(MATERIAL FOR THIS TASK)

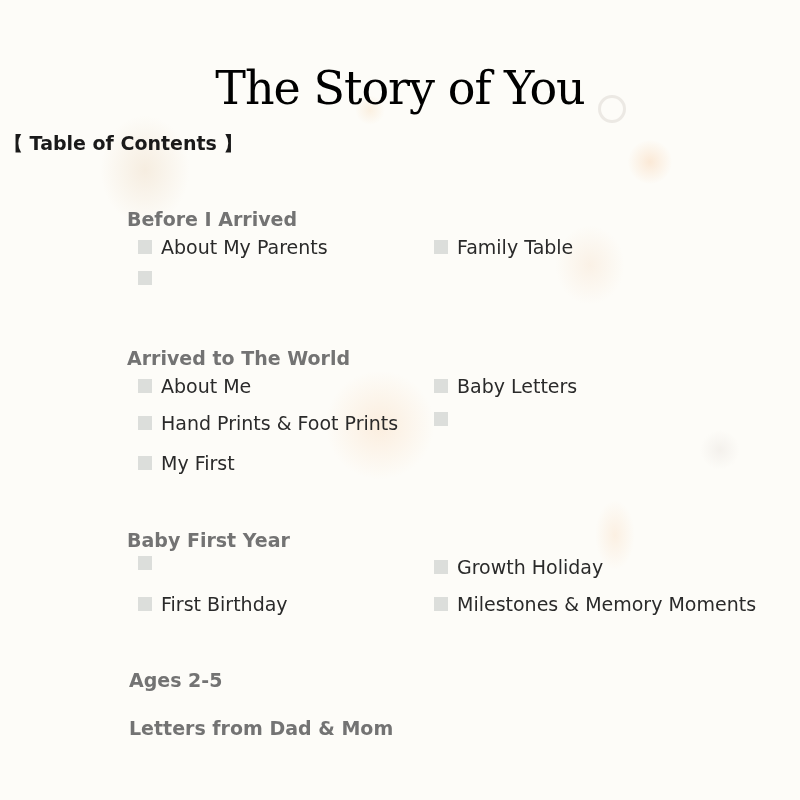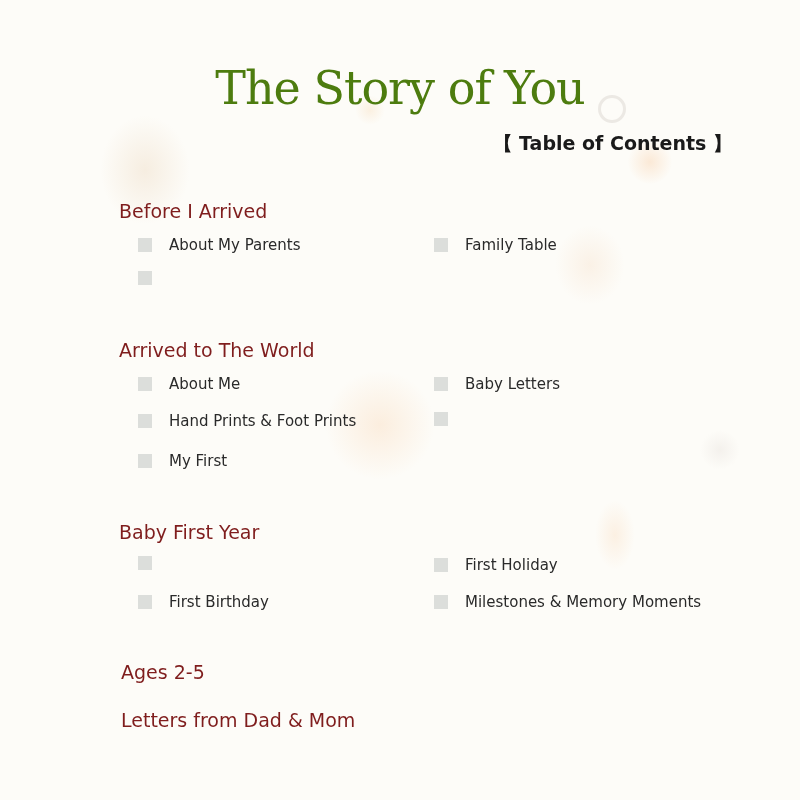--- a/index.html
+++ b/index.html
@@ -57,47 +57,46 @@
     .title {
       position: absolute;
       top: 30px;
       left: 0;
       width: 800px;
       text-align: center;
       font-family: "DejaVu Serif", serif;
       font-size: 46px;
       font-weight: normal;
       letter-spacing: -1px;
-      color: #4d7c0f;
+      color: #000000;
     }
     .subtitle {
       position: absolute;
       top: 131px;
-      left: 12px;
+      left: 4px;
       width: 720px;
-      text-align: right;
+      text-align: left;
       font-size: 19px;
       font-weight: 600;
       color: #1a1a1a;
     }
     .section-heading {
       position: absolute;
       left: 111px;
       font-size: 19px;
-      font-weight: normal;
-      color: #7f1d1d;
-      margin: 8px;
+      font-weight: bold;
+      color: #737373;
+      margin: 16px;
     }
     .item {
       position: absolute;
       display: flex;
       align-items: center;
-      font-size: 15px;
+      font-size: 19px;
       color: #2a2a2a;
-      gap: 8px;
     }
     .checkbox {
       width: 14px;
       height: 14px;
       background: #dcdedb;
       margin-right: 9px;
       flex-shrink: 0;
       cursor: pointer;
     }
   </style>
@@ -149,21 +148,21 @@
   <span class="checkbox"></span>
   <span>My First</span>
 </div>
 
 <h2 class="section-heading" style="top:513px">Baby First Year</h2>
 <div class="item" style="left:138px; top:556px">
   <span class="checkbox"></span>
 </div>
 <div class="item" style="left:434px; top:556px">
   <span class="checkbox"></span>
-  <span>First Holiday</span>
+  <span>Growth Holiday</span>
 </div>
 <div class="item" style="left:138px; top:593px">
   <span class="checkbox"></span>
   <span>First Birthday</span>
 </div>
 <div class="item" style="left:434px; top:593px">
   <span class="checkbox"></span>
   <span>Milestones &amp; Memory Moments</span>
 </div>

(End MATERIAL FOR THIS TASK)
(MATERIAL FOR THIS TASK)

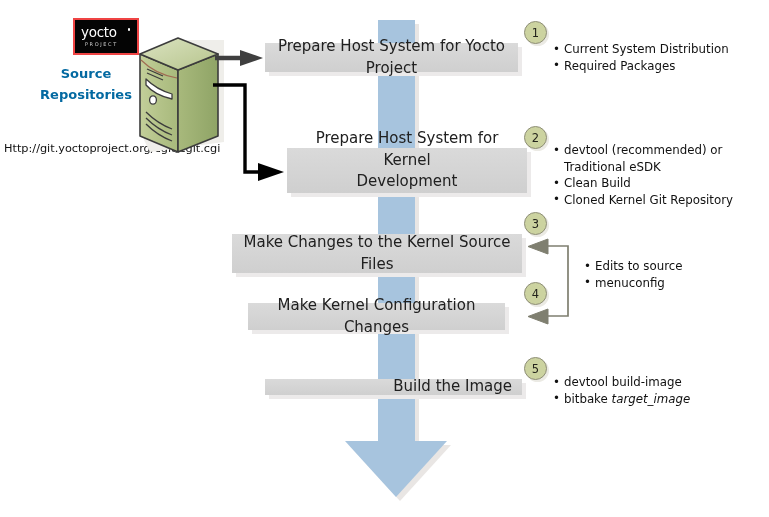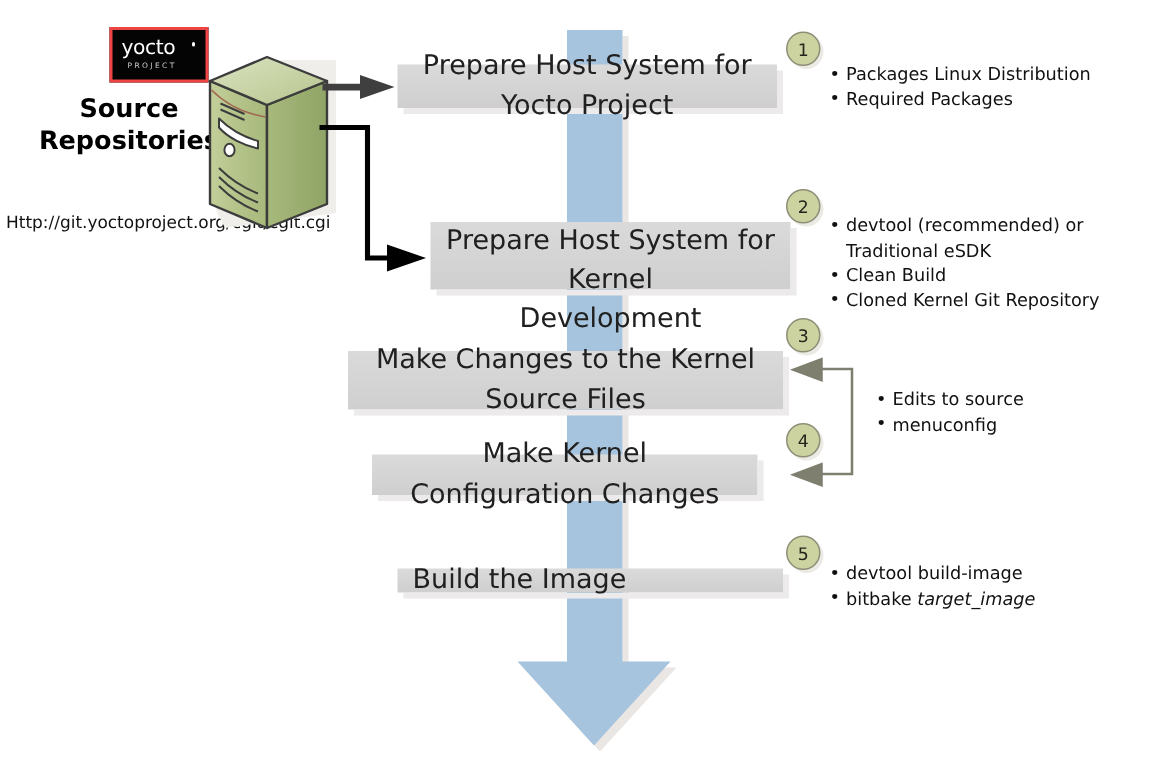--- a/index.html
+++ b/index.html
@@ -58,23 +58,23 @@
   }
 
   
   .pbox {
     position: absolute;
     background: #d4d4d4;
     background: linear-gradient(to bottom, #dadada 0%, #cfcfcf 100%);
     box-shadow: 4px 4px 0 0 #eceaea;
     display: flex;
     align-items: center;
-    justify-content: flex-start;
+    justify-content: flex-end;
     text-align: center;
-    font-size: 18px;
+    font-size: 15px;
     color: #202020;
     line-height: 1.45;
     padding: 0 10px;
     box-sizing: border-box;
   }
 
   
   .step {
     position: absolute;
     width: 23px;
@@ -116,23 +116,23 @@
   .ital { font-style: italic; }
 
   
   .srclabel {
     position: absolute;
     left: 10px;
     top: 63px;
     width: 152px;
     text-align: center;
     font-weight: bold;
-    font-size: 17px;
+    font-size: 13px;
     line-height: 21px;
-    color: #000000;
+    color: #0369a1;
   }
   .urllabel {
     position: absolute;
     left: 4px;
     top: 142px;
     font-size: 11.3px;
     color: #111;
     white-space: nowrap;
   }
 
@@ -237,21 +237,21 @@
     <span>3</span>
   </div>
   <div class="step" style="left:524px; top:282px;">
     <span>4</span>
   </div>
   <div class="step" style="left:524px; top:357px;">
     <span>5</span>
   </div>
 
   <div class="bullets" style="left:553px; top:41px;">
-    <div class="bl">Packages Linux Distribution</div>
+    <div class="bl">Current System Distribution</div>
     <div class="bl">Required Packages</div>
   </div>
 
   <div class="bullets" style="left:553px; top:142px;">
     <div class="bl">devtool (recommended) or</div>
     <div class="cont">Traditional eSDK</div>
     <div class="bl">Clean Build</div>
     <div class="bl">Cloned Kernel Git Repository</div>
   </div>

(End MATERIAL FOR THIS TASK)

■ EXERCISE AIM: All lines in the data above from the one with "background: #d4d4d4;" through the one with "padding: 0 10px;" must be repeated exactly, and no others.

■ ANSWER TO THIS EXERCISE:
     background: #d4d4d4;
     background: linear-gradient(to bottom, #dadada 0%, #cfcfcf 100%);
     box-shadow: 4px 4px 0 0 #eceaea;
     display: flex;
     align-items: center;
-    justify-content: flex-start;
+    justify-content: flex-end;
     text-align: center;
-    font-size: 18px;
+    font-size: 15px;
     color: #202020;
     line-height: 1.45;
     padding: 0 10px;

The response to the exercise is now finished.